Could you restate exactly the lines that begin at the line with "middle tip: (916, 553)" and end at the final line of the data?

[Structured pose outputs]
━━━━
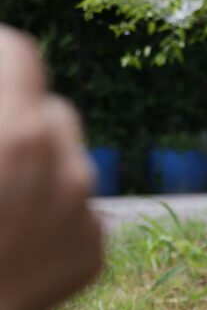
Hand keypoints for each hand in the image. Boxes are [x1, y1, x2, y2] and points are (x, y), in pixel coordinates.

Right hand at [0, 26, 103, 309]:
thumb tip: (3, 104)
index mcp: (16, 133)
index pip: (19, 54)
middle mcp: (67, 165)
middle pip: (50, 110)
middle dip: (17, 120)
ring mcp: (87, 213)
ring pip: (69, 164)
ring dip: (37, 170)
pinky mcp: (94, 255)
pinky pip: (76, 216)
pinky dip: (48, 219)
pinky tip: (9, 244)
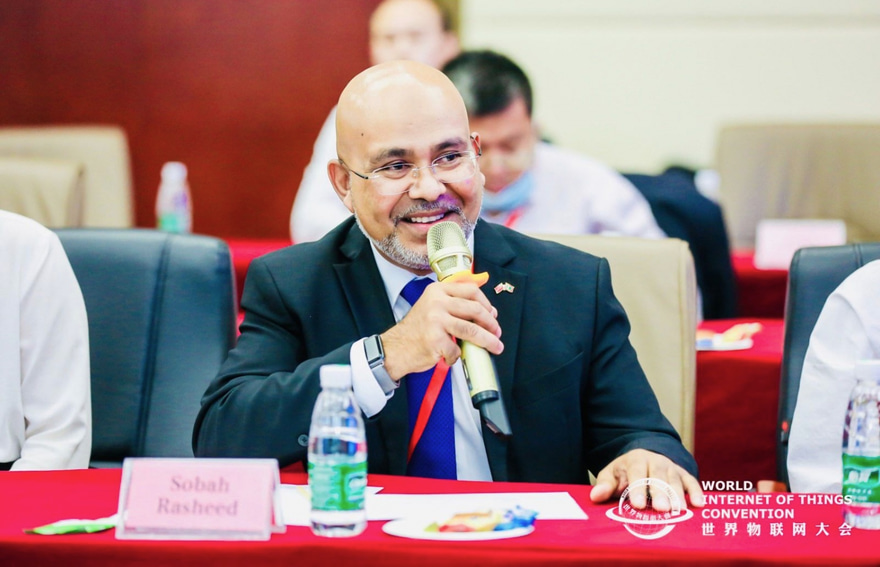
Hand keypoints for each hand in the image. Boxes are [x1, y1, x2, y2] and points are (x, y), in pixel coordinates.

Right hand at [381, 280, 502, 378]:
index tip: (493, 314)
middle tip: (497, 332)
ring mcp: (435, 320)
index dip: (486, 303)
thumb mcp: (432, 306)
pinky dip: (457, 356)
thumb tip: (486, 311)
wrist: (396, 347)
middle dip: (491, 323)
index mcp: (438, 291)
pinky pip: (457, 349)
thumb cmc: (417, 329)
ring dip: (488, 341)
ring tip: (495, 347)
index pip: (471, 291)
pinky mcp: (435, 340)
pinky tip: (452, 356)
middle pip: (475, 310)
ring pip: (471, 330)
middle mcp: (437, 302)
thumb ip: (454, 303)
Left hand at [589, 449, 703, 509]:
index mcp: (636, 460)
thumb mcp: (612, 475)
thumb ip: (605, 485)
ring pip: (675, 480)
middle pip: (659, 476)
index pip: (637, 474)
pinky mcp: (683, 474)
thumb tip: (595, 496)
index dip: (637, 489)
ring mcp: (672, 467)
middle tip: (661, 509)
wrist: (643, 458)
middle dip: (660, 492)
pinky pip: (691, 482)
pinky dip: (696, 492)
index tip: (638, 505)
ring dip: (678, 495)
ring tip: (678, 511)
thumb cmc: (625, 472)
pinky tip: (699, 504)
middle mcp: (656, 461)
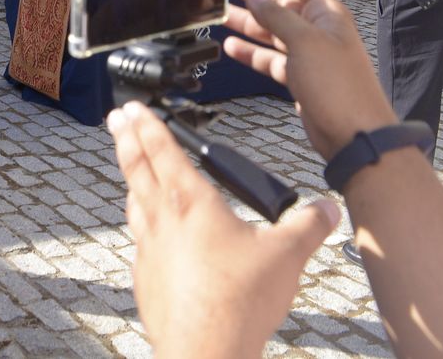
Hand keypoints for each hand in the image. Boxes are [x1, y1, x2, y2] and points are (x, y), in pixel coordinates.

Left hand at [109, 102, 340, 358]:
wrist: (204, 352)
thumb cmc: (238, 302)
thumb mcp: (286, 256)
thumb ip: (307, 226)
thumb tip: (326, 209)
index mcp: (191, 202)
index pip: (163, 150)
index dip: (147, 124)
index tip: (132, 107)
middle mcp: (162, 220)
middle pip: (138, 169)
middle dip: (126, 139)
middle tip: (116, 120)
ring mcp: (149, 250)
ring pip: (134, 203)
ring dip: (130, 180)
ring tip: (129, 170)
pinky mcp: (146, 279)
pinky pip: (138, 241)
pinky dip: (139, 225)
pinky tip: (147, 233)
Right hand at [224, 0, 398, 158]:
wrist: (355, 135)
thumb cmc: (340, 88)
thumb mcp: (305, 43)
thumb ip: (277, 17)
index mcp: (327, 15)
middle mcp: (319, 31)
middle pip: (281, 3)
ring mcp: (309, 56)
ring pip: (273, 31)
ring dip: (248, 20)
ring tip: (221, 11)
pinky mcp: (300, 79)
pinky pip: (271, 58)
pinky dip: (252, 51)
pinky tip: (233, 46)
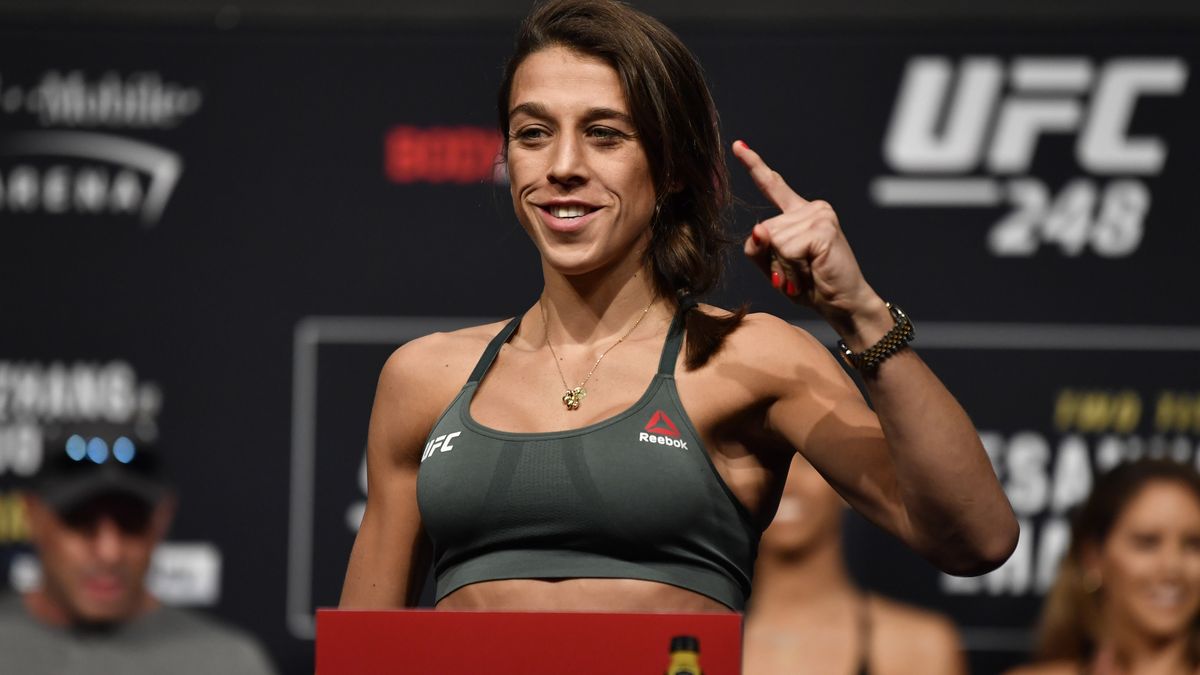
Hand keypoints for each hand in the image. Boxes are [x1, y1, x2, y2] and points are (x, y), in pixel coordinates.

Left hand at [733, 140, 887, 339]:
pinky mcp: (823, 228)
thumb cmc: (811, 286)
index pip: (773, 186)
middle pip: (764, 229)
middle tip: (798, 273)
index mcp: (800, 214)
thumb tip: (759, 229)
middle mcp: (812, 208)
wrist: (843, 304)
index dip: (754, 165)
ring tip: (806, 274)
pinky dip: (791, 268)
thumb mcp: (775, 267)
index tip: (737, 145)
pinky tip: (811, 272)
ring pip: (772, 239)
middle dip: (773, 260)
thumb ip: (758, 248)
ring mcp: (819, 214)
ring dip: (783, 267)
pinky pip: (785, 248)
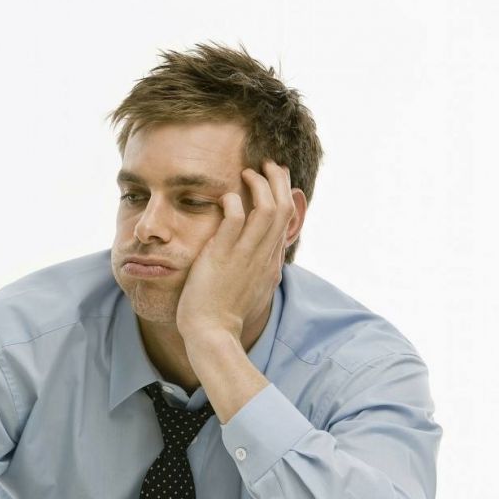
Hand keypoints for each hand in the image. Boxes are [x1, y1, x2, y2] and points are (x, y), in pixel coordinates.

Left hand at [175, 159, 295, 343]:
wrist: (212, 333)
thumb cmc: (224, 315)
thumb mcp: (250, 289)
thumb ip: (257, 269)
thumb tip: (261, 257)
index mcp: (270, 263)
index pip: (286, 222)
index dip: (284, 195)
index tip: (276, 180)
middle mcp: (263, 257)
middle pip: (283, 209)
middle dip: (278, 181)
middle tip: (268, 164)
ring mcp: (245, 256)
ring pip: (266, 210)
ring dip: (259, 185)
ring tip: (248, 172)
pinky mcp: (223, 256)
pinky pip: (235, 220)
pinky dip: (234, 202)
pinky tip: (225, 195)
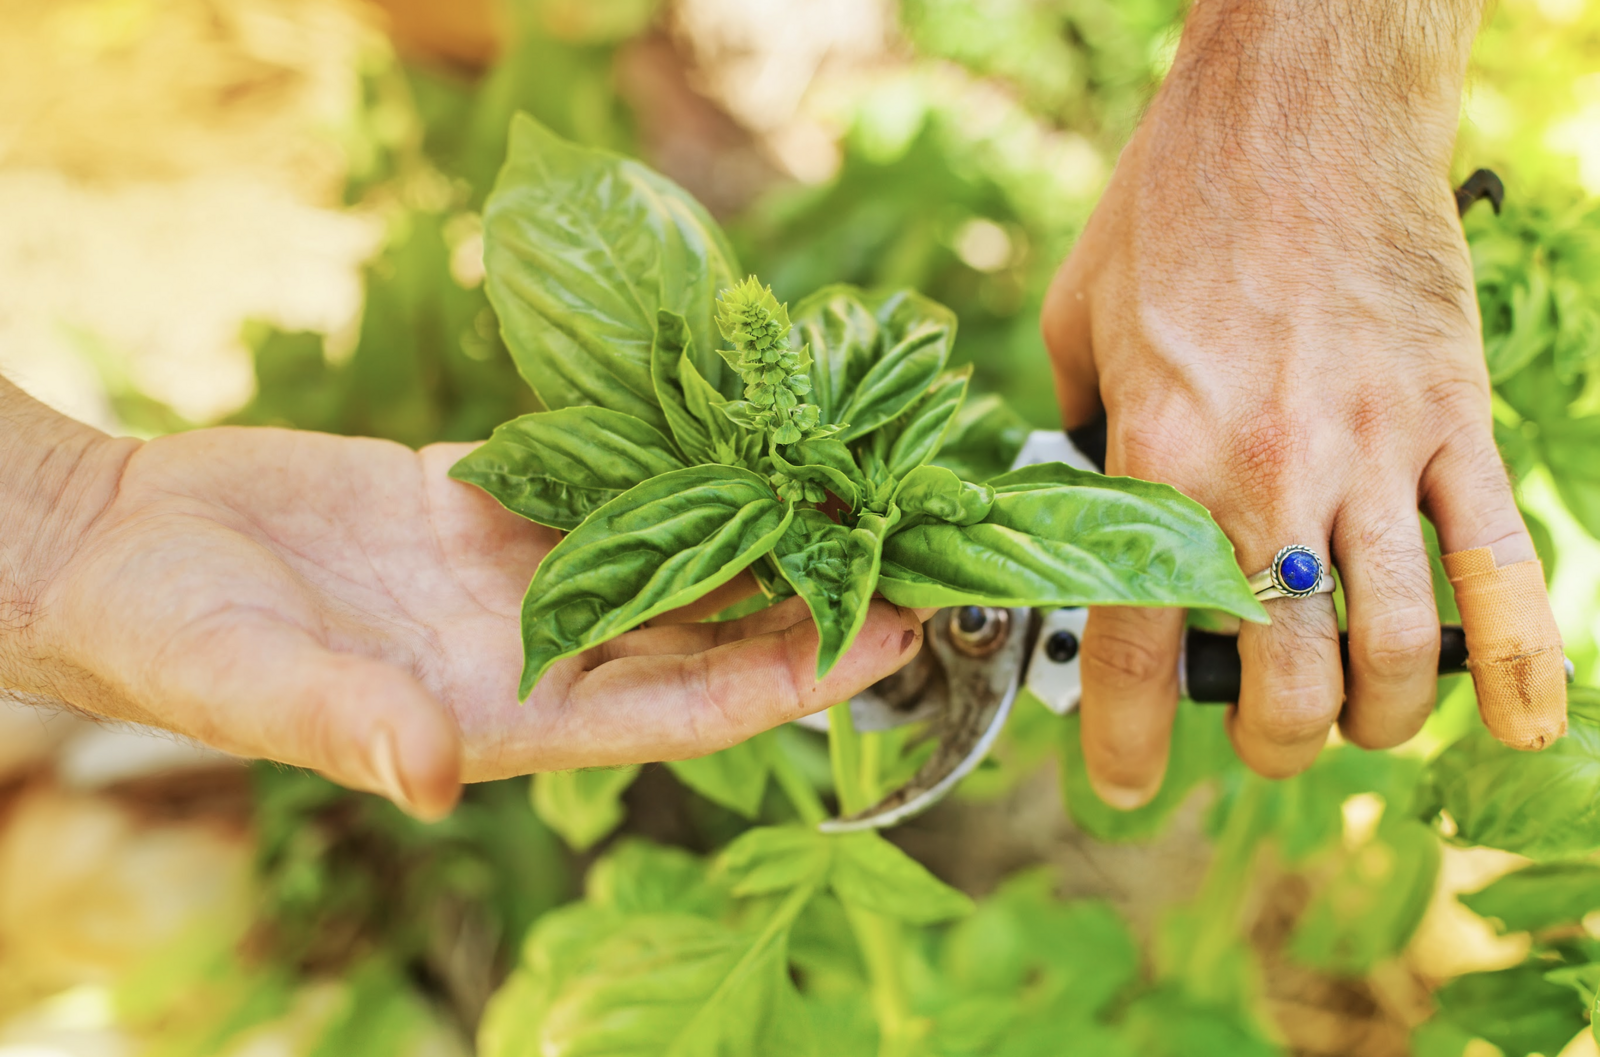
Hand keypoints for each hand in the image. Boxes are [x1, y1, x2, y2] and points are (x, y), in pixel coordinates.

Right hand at [0, 406, 924, 818]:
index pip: (680, 707)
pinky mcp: (484, 502)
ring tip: (856, 483)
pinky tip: (739, 423)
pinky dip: (670, 457)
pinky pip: (604, 480)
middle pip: (705, 630)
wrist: (120, 551)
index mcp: (506, 716)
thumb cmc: (170, 641)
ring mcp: (517, 573)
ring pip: (671, 551)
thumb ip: (349, 728)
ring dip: (761, 525)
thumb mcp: (255, 684)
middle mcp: (536, 647)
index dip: (785, 681)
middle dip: (809, 600)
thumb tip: (432, 782)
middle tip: (916, 553)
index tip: (881, 639)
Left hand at [1041, 0, 1557, 804]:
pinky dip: (1524, 657)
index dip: (1125, 739)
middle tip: (1256, 733)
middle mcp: (1267, 471)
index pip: (1134, 643)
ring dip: (1377, 718)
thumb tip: (1084, 494)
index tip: (1126, 780)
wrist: (1297, 104)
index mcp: (1157, 451)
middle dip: (1269, 738)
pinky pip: (1502, 561)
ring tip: (1354, 721)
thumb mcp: (1076, 317)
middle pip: (1284, 677)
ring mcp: (1374, 451)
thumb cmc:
━━━━
→ **Result**
middle tip: (916, 553)
index tip: (881, 639)
Left hand at [1041, 0, 1557, 804]:
pinky dip: (1524, 657)
index dip: (1125, 739)
middle tip: (1256, 733)
middle mcp: (1267, 471)
index pip: (1134, 643)
ring dip: (1377, 718)
thumb tip: (1084, 494)
index tip: (1126, 780)
wrist: (1297, 104)
index mcp: (1157, 451)
middle dip: (1269, 738)
pinky pip: (1502, 561)
ring tip: (1354, 721)
thumb mcp: (1076, 317)
middle pip: (1284, 677)
ring mcp: (1374, 451)
thumb cmc:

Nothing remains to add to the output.